## What you are asked to do:
Reproduce the records that follow exactly as they appear.
##### Data records
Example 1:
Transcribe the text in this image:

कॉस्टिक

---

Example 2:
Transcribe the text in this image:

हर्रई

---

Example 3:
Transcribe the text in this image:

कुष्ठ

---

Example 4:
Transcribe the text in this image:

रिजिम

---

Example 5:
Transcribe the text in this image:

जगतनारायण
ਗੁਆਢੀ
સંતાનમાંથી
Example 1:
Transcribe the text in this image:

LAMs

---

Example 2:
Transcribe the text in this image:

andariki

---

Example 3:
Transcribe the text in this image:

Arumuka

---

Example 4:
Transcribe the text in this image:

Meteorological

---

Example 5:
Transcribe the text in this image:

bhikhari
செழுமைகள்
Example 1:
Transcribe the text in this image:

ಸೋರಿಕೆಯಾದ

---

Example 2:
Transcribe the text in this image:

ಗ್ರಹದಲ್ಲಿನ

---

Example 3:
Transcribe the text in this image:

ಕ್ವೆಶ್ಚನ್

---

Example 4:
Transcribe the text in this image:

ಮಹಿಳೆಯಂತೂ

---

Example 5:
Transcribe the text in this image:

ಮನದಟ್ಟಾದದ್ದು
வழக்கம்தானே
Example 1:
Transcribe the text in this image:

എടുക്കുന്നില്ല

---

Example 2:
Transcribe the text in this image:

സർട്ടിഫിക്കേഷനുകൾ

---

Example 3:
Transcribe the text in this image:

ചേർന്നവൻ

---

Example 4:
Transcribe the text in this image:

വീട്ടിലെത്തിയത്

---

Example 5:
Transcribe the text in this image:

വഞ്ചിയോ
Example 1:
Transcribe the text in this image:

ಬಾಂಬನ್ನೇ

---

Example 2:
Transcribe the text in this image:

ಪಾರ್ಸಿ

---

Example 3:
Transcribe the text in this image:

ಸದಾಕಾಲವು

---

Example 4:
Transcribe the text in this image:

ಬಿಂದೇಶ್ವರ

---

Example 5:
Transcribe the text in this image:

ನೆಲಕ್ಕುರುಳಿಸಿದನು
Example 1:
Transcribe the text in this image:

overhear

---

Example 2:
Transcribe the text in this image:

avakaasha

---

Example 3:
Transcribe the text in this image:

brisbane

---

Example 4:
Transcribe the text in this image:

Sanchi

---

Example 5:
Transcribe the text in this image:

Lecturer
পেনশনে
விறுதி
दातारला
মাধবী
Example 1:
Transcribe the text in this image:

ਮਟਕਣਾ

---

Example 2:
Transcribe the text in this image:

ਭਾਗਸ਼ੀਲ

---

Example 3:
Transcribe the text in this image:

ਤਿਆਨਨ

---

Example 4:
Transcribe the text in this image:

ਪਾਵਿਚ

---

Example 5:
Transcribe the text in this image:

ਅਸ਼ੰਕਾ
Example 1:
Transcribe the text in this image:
##########
## The answer:
Example 1:
Transcribe the text in this image:

कॉस्टिक

---

Example 2:
Transcribe the text in this image:

हर्रई

---

Example 3:
Transcribe the text in this image:

कुष्ठ

---

Example 4:
Transcribe the text in this image:

रिजिम

---

Example 5:
Transcribe the text in this image:

जगतनारायण
ਗੁਆਢੀ
સંતાનમાંથી
Example 1:
Transcribe the text in this image:

LAMs

---

Example 2:
Transcribe the text in this image:

andariki

---

Example 3:
Transcribe the text in this image:

Arumuka

---

Example 4:
Transcribe the text in this image:

Meteorological

---

Example 5:
Transcribe the text in this image:

bhikhari
செழுமைகள்
Example 1:
Transcribe the text in this image:

ಸೋರಿಕೆಯಾದ

---

Example 2:
Transcribe the text in this image:

ಗ್ರಹದಲ್ಲಿನ

---

Example 3:
Transcribe the text in this image:

ಕ್ವೆಶ್ಚನ್

---

Example 4:
Transcribe the text in this image:

ಮಹಿಳೆಯಂತೂ

---

Example 5:
Transcribe the text in this image:

ಮನದಟ್ಟಾದದ್ದು
வழக்கம்தானே
Example 1:
Transcribe the text in this image:

എടുക്കുന്നില്ല

---

Example 2:
Transcribe the text in this image:

സർട്ടിഫിക്കേഷനുകൾ

---

Example 3:
Transcribe the text in this image:

ചേർന്നവൻ

---

Example 4:
Transcribe the text in this image:

വീട്ടിലെത്തിയത്

---

Example 5:
Transcribe the text in this image:

വഞ്ചിയോ
Example 1:
Transcribe the text in this image:

ಬಾಂಬನ್ನೇ

---

Example 2:
Transcribe the text in this image:

ಪಾರ್ಸಿ

---

Example 3:
Transcribe the text in this image:

ಸದಾಕಾಲವು

---

Example 4:
Transcribe the text in this image:

ಬಿಂದೇಶ್ವರ

---

Example 5:
Transcribe the text in this image:

ನೆಲಕ್ಕುರುಳಿಸಿದನು
Example 1:
Transcribe the text in this image:

overhear

---

Example 2:
Transcribe the text in this image:

avakaasha

---

Example 3:
Transcribe the text in this image:

brisbane

---

Example 4:
Transcribe the text in this image:

Sanchi

---

Example 5:
Transcribe the text in this image:

Lecturer
পেনশনে
விறுதி
दातारला
মাধবী
Example 1:
Transcribe the text in this image:

ਮਟਕਣਾ

---

Example 2:
Transcribe the text in this image:

ਭਾਗਸ਼ੀਲ

---

Example 3:
Transcribe the text in this image:

ਤਿਆਨਨ

---

Example 4:
Transcribe the text in this image:

ਪਾਵਿਚ

---

Example 5:
Transcribe the text in this image:

ਅਸ਼ੰਕਾ
Example 1:
Transcribe the text in this image:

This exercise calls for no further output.